I would like to make the trip guys, but I will be in Salisbury the next weekend, gas gets a little expensive. LOL

RObert


----------



## Hooked Up (Feb 6, 2009)

i know what u mean........chuck gets a goin ima hit his field too....hope to be at it all summer agian


----------



## Tacpayne (Dec 20, 2008)

May be able to make it there a little late, not sure yet. I just know that I have to start practicing, Im close to 100' off of my PB


----------



## Mater Man (May 10, 2009)

*Knocking off the Rust*

I think I can make that one !
Inman


----------



## Hooked Up (Feb 6, 2009)

we have a new field to try this year ...........if u drive past last years field... to the next traffic light ..turn right at it on to sandy ford rd.....go maybe a half mile to bridgeford lane on the left ...follow that road till it ends ...yellow gate on left...its less then 4 minutes from the other... agian call me if ur not sure
704 682 9703... jeff ..casting begins saturday from 12:00 ON


----------



## RW_20 (Oct 16, 2007)

I would come, but I'll be casting in water this weekend


----------



## SteveZ (Nov 30, 2006)

racewire20 said:


> I'll be casting in water this weekend


Me too, prolly. Last time I was in the creek more than in the field...:redface:


----------



## Hooked Up (Feb 6, 2009)

no creek this time ..this new field i think ur gonnna like.. tho across it is not long 700 ft i think 
1000 diagnol or more


----------



## spydermn (Apr 26, 2009)

not sure I can talk the wife into it but do you have an address for GPS just in case? I have no idea where "last years field" is, and the only thing I know in hickory is I-40:redface:


----------



## Hooked Up (Feb 6, 2009)

google map........ bridgeford lane newton nc


----------



## SteveZ (Nov 30, 2006)

Gonna be a beautiful day. Lunch is on me & Miss Donna... I got a bucket of chicken & she made us some tater salad. Couple of us are gonna show up around 9:30 or 10:00 so come on out and throw a little before lunch.


----------



## saltycaster (Apr 14, 2008)

I'm getting ready now, should make it. I have no cell so hopefully there's a pay phone at the gate. lol or I can follow the smell of chicken and tater salad. waahooo. (I'm only coming for the food)


----------



## saltycaster (Apr 14, 2008)

Just for clarification, "last years field" is the same one I've been at...right!?


----------



## SteveZ (Nov 30, 2006)

saltycaster said:


> Just for clarification, "last years field" is the same one I've been at...right!?
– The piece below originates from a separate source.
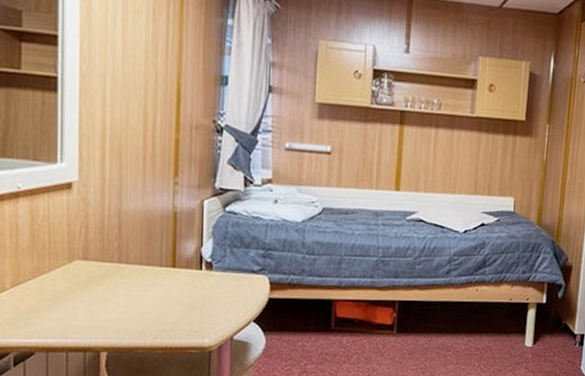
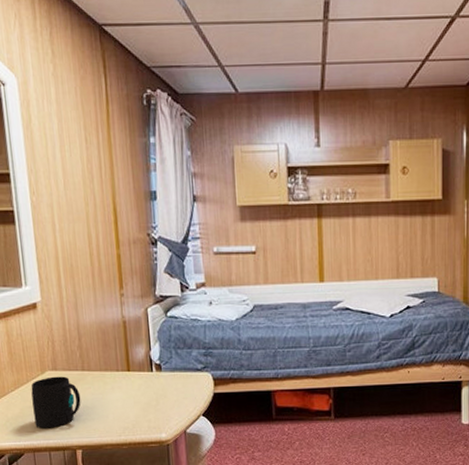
mug: none [53,267,113,326] -> present [31,376,81,429]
Yup...it'll be good to see ya again.


----------



## Hooked Up (Feb 6, 2009)

i did not find this out till late .........we will need to be off the field around 5pm so please if u can come early to get in plenty of casting in.. im sorry if this causes any issues for anyone but finding a field is alot harder then it may seem.....


----------



## Hudak (Sep 10, 2007)

See, now that isn't right... Announce food, chicken and tater salad no less, after I commit to NOT being there..... Hmmmm..... LMAO Have fun guys, make sure you let us know how it went. I will be rolling solo Sun in Linden. More casting for ME!! 

Robert


----------



## Hooked Up (Feb 6, 2009)

Highlights of the day 1st place goes to tater salad.........2nd place......seeing a 10.4oz baseball fly 410 ft on a fishing rig... amazing to me....wtg crusher....thanks all that came out... i totally enjoyed the day......o n steve thanks goes to u and donna for the grubs 
all great stuff.........


----------



## SteveZ (Nov 30, 2006)

I tell ya what...I hadda great time but this old man is flat wore out...


----------